WHAT IS ASKED
**A.** Decide whether each statement agrees with the transaction bonus agreement: (i) The Transaction is scheduled to close on or around April 30, 2010. (ii) The Bonus is paid to an employee whether or not that employee participates in the Investment. (iii) The presentation by Thermon management and CHS can be attended only in person. For each, answer yes or no and quote the deciding words.
**B.** Carry the transaction bonus agreement forward from its last line, writing the terms and conditions that follow item (a).

TEXT EXTRACT
#####

TRANSACTION BONUS AGREEMENT

EX-10.19 6 a2201724zex-10_19.htm EX-10.19

Exhibit 10.19

 

TRANSACTION BONUS AGREEMENT

 

April 22, 2010

 

Dear [Employee]:

 

Thermon Holdings, LLC (‘Parent’) has entered into a Stock Purchase Agreement (the ‘Purchase Agreement’) whereby Thermon Holding Corp. (‘Thermon’) will be sold to a subsidiary of Thermon Group Holdings, Inc., an affiliate of Code Hennessey & Simmons, LLC (‘CHS’).  CHS is a leading global private equity investment firm.  Pursuant to the terms of the Purchase Agreement, Thermon Group Holdings, Inc. will become the ultimate parent company of Thermon and its subsidiaries (the ‘Transaction’).  The Transaction is scheduled to close on or around April 30, 2010 (the ‘Closing’).

 

In connection with the Transaction, you will be given the opportunity to invest in Thermon Group Holdings, Inc. (the ‘Investment’).  If you participate in the Investment, you will receive a transaction bonus (the ‘Bonus’) in order to facilitate your Investment.  The Bonus is designed to advance and promote the best interests of Thermon and its subsidiaries by providing to key employees around the world an interest in the growth opportunities of the company.

 

Concurrent with your receipt of this Transaction Bonus Agreement, you have received a Private Placement Memorandum (‘PPM’) that contains information describing the Transaction and the Investment, as well as a Manager Equity Agreement and an Amended and Restated Securityholder Agreement (the ‘Equity Documents’).  If you elect to participate in this opportunity, the Investment would be made by your signature on the Equity Documents.  Please review these materials carefully as they describe the terms, conditions and risks of owning shares of Thermon Group Holdings, Inc.  You are also encouraged to ask any questions you may have and participate (in person or telephonically) in a presentation by Thermon management and CHS on April 27, 2010.

 

The Bonus, as set forth in Schedule A, is subject to the following terms and conditions:

 

(a)         The Investment resulting from the Bonus is separate and apart from any prior investment in any Thermon entity.

#####

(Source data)
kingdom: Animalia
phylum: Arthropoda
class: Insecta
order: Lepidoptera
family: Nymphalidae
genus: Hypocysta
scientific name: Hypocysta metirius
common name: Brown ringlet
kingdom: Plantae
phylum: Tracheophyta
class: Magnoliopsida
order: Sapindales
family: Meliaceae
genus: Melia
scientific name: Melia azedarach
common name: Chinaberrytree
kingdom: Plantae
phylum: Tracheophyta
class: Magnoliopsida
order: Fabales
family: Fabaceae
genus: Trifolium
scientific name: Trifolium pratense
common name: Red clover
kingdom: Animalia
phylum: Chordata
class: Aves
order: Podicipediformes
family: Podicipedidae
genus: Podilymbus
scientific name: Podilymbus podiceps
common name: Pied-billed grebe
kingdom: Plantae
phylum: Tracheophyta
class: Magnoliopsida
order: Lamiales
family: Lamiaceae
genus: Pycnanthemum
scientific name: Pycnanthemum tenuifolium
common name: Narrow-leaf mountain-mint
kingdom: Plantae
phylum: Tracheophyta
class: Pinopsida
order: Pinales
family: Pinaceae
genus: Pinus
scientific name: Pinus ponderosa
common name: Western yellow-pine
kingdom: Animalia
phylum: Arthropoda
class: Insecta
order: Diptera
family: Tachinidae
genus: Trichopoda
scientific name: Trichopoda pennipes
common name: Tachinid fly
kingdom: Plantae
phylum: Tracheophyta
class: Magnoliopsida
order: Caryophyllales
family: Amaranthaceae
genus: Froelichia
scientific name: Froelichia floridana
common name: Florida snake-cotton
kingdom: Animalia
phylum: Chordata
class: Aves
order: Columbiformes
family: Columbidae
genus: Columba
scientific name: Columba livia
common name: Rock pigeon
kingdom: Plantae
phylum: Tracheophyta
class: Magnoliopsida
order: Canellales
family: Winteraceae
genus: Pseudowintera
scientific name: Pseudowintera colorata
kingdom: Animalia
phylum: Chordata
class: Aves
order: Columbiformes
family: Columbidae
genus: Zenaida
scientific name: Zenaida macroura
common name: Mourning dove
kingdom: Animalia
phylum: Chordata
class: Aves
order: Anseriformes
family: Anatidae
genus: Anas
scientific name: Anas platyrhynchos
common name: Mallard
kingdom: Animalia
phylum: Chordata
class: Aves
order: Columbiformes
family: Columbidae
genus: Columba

#####

ANSWERS PER TASK
**A.**
(i) Yes: "The Transaction is scheduled to close on or around April 30, 2010"
(ii) No: "If you participate in the Investment, you will receive a transaction bonus"
(iii) No: "participate (in person or telephonically) in a presentation by Thermon management and CHS"

**B.**
(b)         The Bonus will be ordinary, taxable income to you in the current year.  Thermon has estimated your tax rate as set forth in Schedule A and will withhold such taxes from the Bonus, but any additional tax liability is your sole responsibility.  If the estimated rate is higher than your actual tax obligations, you may keep the difference in cash.  Adverse tax consequences, such as entry into a higher tax bracket, may result from your participation in the Bonus.  If you have any questions or concerns regarding the tax implications of the Bonus or Investment, please consult a tax or other legal professional at your own expense.

 

(c)          The Bonus is separate and apart from any other bonus paid by Thermon, including the annual performance bonus, December bonus, or other incentives payable from time to time.

 

(d)         The Bonus is not eligible for 401(k) elective, non-elective, or matching contributions in the United States or the equivalent in foreign jurisdictions (e.g., pension), unless required by local law.

 

(e)          Due to the structure of the Transaction, your Bonus will be paid to you prior to Closing, but shares of Thermon Group Holdings, Inc. will not be issued unless and until the Closing occurs.  As a condition to receive the Bonus, immediately upon its receipt you must transfer the net (after estimated tax) amount in accordance with the wiring instructions in Schedule A.  (Thermon Manufacturing Company or Thermon Canada Inc. will make this transfer on behalf of the recipients located in the United States and Canada, as applicable).

 

(f)           If, for any reason, (1) the Transaction fails to close, (2) after reviewing the PPM and Equity Documents, you decide not to participate in the Investment, or (3) Thermon does not receive your fully executed Equity Documents prior to Closing, you will be required to immediately return to Thermon all funds received under this Transaction Bonus Agreement.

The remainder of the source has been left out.